和歌山県内外への地震や津波に関する積極的な知識の普及啓発に貢献したとして、「稲むらの火の館」(広川町広、﨑山光一館長)が本年度の気象庁長官表彰に選ばれた。アメダスの管理など直接業務に関わりのない施設での受賞は県内で初めて。

気象業務の発展や普及に貢献した団体を気象庁が表彰するもの。稲むらの火の館は2007年4月に濱口梧陵の偉業と精神、教訓を受け継いでいくことを目的に開館。以来、2020年度までに40万人を超える入館者に対して地震や津波に関する知識の普及・啓発を行っている。

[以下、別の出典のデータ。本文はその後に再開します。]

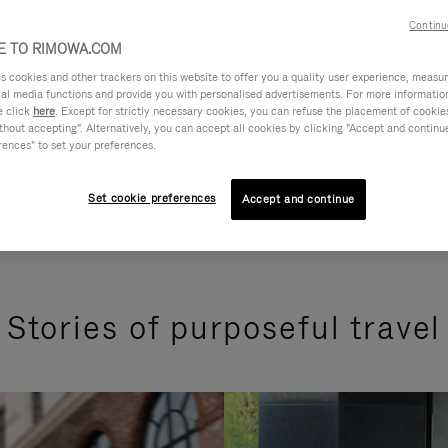
Continu
 TO RIMOWA.COM
cookies and other trackers on this website to offer you a quality user experience, measure 
ial media functions and provide you with personalised advertisements. For more informatio
e click
here
. Except for strictly necessary cookies, you can refuse the placement of cookie
hout accepting". Alternatively, you can accept all cookies by clicking "Accept and continue"
rences" to set your preferences.
Set cookie preferences
Accept and continue
Stories of purposeful travel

梧陵は安政南海地震(1854年)の際に、津波から村人を救うために稲むら(稲束を積み重ねたもの)に火を放ち、火を目印にして村人を安全な場所に避難させたことで知られる。

津波によって大きな爪痕が残ったふるさとの復興のために被災者用の小屋の建設や農機具、漁業道具などの提供、津波から村を守る長さ600㍍、高さ5㍍の防波堤の築造にも取り組んだ。

地元の小学校では定期的な避難訓練や避難経路の把握をして備えており、地元の人々も「昔から梧陵さんの話が伝えられ、すぐに逃げるように教わった」と話すほど、防災への意識が高い。

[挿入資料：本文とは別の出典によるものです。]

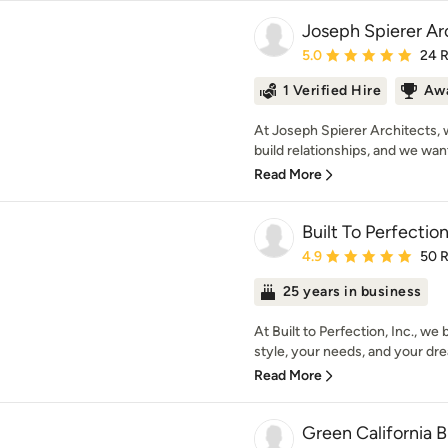
Joseph Spierer Arc
Average rating: 5 out of
5.0
24 
1 Verified Hire
Awa
At Joseph Spierer Architects, 
build relationships, and we wan
Read More
Built To Perfection
Average rating: 4.9 out 
4.9
50 
25 years in business
At Built to Perfection, Inc., w
style, your needs, and your dr
Read More
Green California B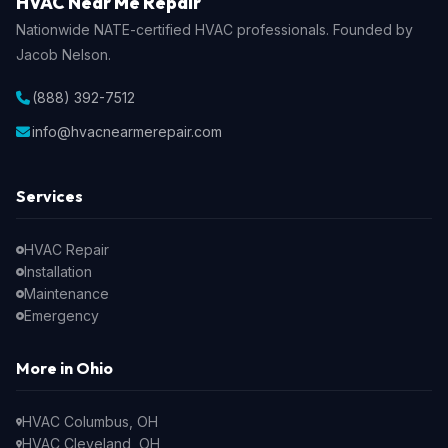
HVAC Near Me Repair
Nationwide NATE-certified HVAC professionals. Founded by
Jacob Nelson.
(888) 392-7512
info@hvacnearmerepair.com
Services
HVAC Repair
Installation
Maintenance
Emergency
More in Ohio
HVAC Columbus, OH
HVAC Cleveland, OH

10日に同館で行われた表彰式で、和歌山地方気象台の石井嘉司(よしもり)台長が﨑山館長に表彰状を手渡した。石井台長は「長年にわたり津波防災への普及啓発をしており、すごく貢献されている。今後も将来起こるとされる南海トラフ地震に備え、防災知識を高めるために伝えてほしい」と話した。

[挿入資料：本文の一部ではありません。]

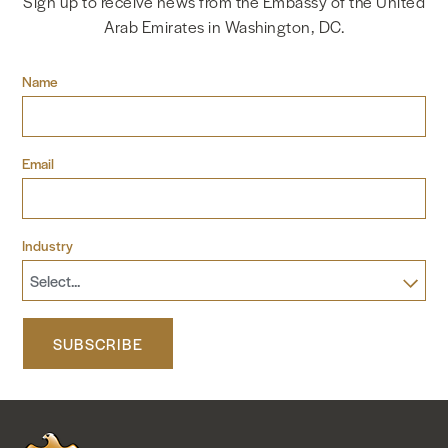
Sign up to receive news from the Embassy of the United
Arab Emirates in Washington, DC.
NEWS & MEDIA
Name
FOREIGN POLICY
Email
US LOCATIONS
Industry
SUBSCRIBE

﨑山館長は「ありがたい気持ちでいっぱい。訪れた子どもたちには、『大丈夫と思ってもまず避難してください』と伝えている。どんな災害にも応用が効くので早めの避難をこれからも伝え続けていきたい」と話した。

本年度中には、同館と和歌山地方気象台が協力し、県民を対象に稲むらの火についての講演会を開いて普及啓発を推進する予定。